Hybrid work environments have made shoulder-surfing attacks more relevant and dangerous. The goal is to catch a password being entered or some sensitive information being displayed on the screen. Shoulder-surfing attacks are also used to steal PIN numbers of ATM users. An attacker performing this technique waits in a public place, ready to position themselves behind an individual who is working remotely on their laptop or some other electronic device.

Quid Pro Quo

Quid pro quo social engineering attacks promise a financial reward to convince an employee to switch sides and perform a malicious action requested by the attacker and can target not only current employees but also former ones, because many organizations don’t immediately delete or disable former employees’ accounts when they terminate their employment. 

Watering Hole Attacks

As employees regularly visit certain websites to perform essential work-related tasks, a watering hole attack happens when an attacker infects a website to steal sensitive information or distribute malware. Attacks like these are difficult to defend against since their victims can’t directly influence the security of the infected website.

How Can I Defend Against Social Engineering Attacks?

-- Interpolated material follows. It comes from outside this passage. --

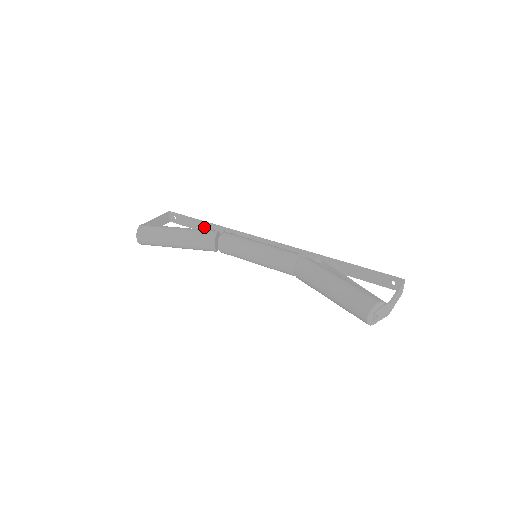
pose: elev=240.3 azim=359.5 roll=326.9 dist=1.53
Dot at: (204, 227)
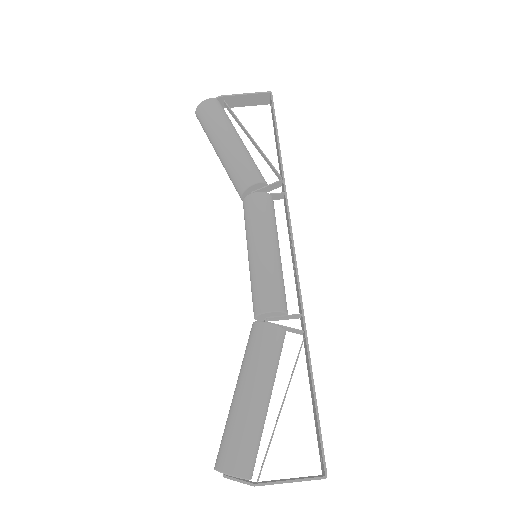
Dot at: (278, 151)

social engineering attacksThe majority of social engineering attacks are so targeted and deceptive that it has become difficult to blame a user for falling for a scam. After all, even the most security-conscious individuals can be tricked by social engineering. Thus, defending against social engineering attacks requires a comprehensive, fully-managed email security solution  capable of anticipating and blocking advanced and emerging threats in real-time and preventing all malicious mail from being delivered, creating a safeguarded environment around the user.

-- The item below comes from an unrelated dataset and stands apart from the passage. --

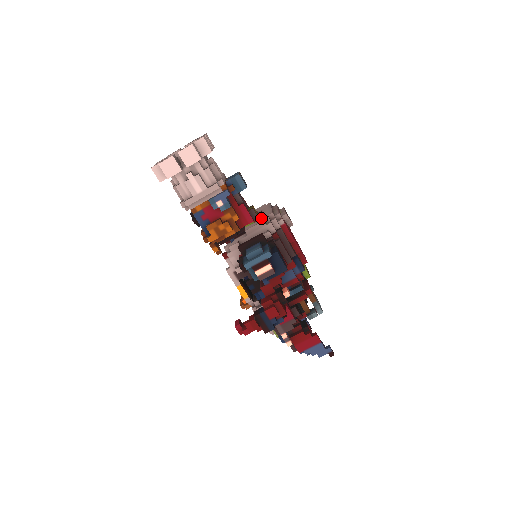
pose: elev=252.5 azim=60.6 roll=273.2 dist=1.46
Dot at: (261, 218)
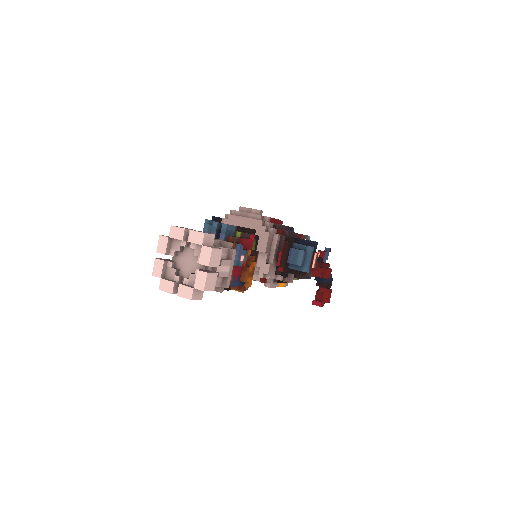
Dot at: (259, 233)
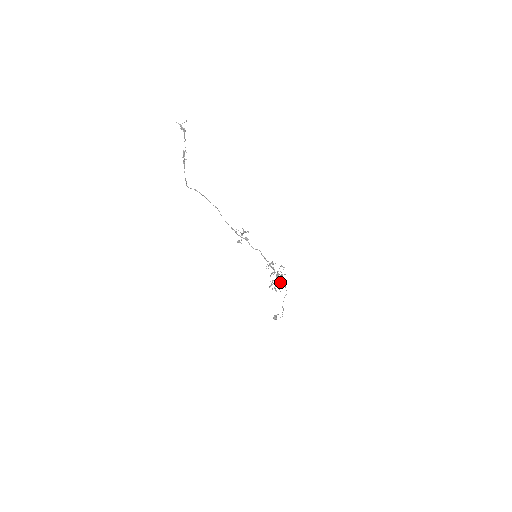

Additionally, users and organizations should use strong passwords for all accounts and be aware of the information they make publicly available online. We suggest checking websites for personal information that may be publicly available (like addresses, phone numbers, etc.), and requesting that it be removed. Websites like Have I Been Pwned, which notify users when their information is discovered online, can be helpful in monitoring the availability of your personal information on the Internet. 

Keep Learning About Social Engineering

People are not computers - but they can still be hacked through the use of social engineering tactics. Combating modern email threats that leverage social engineering techniques requires a fully-managed, all-in-one email security solution that safeguards the inbox against all fraudulent mail that could potentially lead to compromise.